### Provided data:
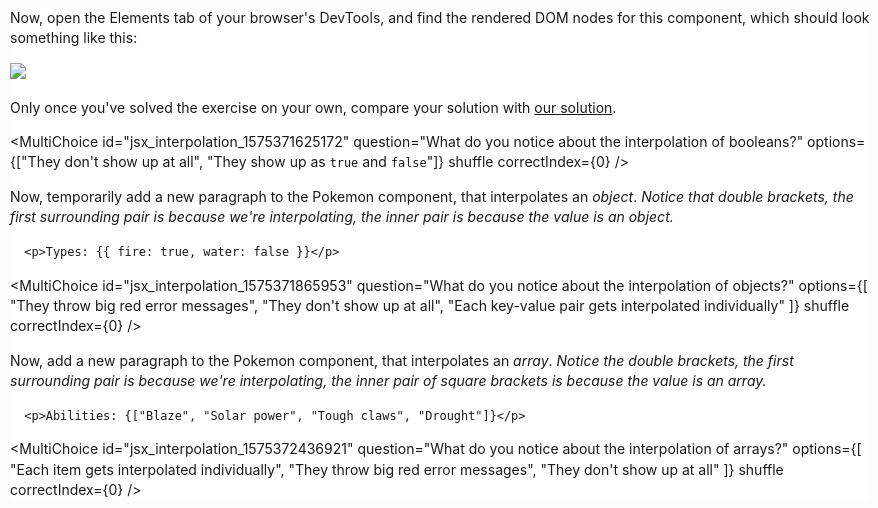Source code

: Now, open the Elements tab of your browser's DevTools, and find the rendered DOM nodes for this component, which should look something like this:

![](https://p-928eb7.f4.n0.cdn.getcloudapp.com/items/jkuZEPn9/Screenshot%202020-08-24%20at%2016.52.40.png?source=viewer&v=67c3ae2948f6812cf13b37bb13d2ade1)

Only once you've solved the exercise on your own, compare your solution with [our solution](https://github.com/Codaisseur/react-week-awesomeapp/commit/0b36b69eedca4317d87243ff502282193ab27769).

<MultiChoice
  id="jsx_interpolation_1575371625172"
  question="What do you notice about the interpolation of booleans?"
  options={["They don't show up at all", "They show up as `true` and `false`"]}
  shuffle
  correctIndex={0}
/>

Now, temporarily add a new paragraph to the Pokemon component, that interpolates an _object_. _Notice that double brackets, the first surrounding pair is because we're interpolating, the inner pair is because the value is an object._

```tsx-ok
  <p>Types: {{ fire: true, water: false }}</p>
```

<MultiChoice
  id="jsx_interpolation_1575371865953"
  question="What do you notice about the interpolation of objects?"
  options={[
    "They throw big red error messages",
    "They don't show up at all",
    "Each key-value pair gets interpolated individually"
  ]}
  shuffle
  correctIndex={0}
/>

Now, add a new paragraph to the Pokemon component, that interpolates an _array_. _Notice the double brackets, the first surrounding pair is because we're interpolating, the inner pair of square brackets is because the value is an array._

```tsx-ok
  <p>Abilities: {["Blaze", "Solar power", "Tough claws", "Drought"]}</p>
```

<MultiChoice
  id="jsx_interpolation_1575372436921"
  question="What do you notice about the interpolation of arrays?"
  options={[
    "Each item gets interpolated individually",
    "They throw big red error messages",
    "They don't show up at all"
  ]}
  shuffle
  correctIndex={0}
/>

### Goal of the exercise:
Return the lines above exactly; the images are not part of the copy.

### Response to the task:
Source code

: Now, open the Elements tab of your browser's DevTools, and find the rendered DOM nodes for this component, which should look something like this:

![](https://p-928eb7.f4.n0.cdn.getcloudapp.com/items/jkuZEPn9/Screenshot%202020-08-24%20at%2016.52.40.png?source=viewer&v=67c3ae2948f6812cf13b37bb13d2ade1)

Only once you've solved the exercise on your own, compare your solution with [our solution](https://github.com/Codaisseur/react-week-awesomeapp/commit/0b36b69eedca4317d87243ff502282193ab27769).

<MultiChoice
  id="jsx_interpolation_1575371625172"
  question="What do you notice about the interpolation of booleans?"
  options={["They don't show up at all", "They show up as `true` and `false`"]}
  shuffle
  correctIndex={0}
/>

Now, temporarily add a new paragraph to the Pokemon component, that interpolates an _object_. _Notice that double brackets, the first surrounding pair is because we're interpolating, the inner pair is because the value is an object._

```tsx-ok
  <p>Types: {{ fire: true, water: false }}</p>
```

<MultiChoice
  id="jsx_interpolation_1575371865953"
  question="What do you notice about the interpolation of objects?"
  options={[
    "They throw big red error messages",
    "They don't show up at all",
    "Each key-value pair gets interpolated individually"
  ]}
  shuffle
  correctIndex={0}
/>

Now, add a new paragraph to the Pokemon component, that interpolates an _array_. _Notice the double brackets, the first surrounding pair is because we're interpolating, the inner pair of square brackets is because the value is an array._

```tsx-ok
  <p>Abilities: {["Blaze", "Solar power", "Tough claws", "Drought"]}</p>
```

<MultiChoice
  id="jsx_interpolation_1575372436921"
  question="What do you notice about the interpolation of arrays?"
  options={[
    "Each item gets interpolated individually",
    "They throw big red error messages",
    "They don't show up at all"
  ]}
  shuffle
  correctIndex={0}
/>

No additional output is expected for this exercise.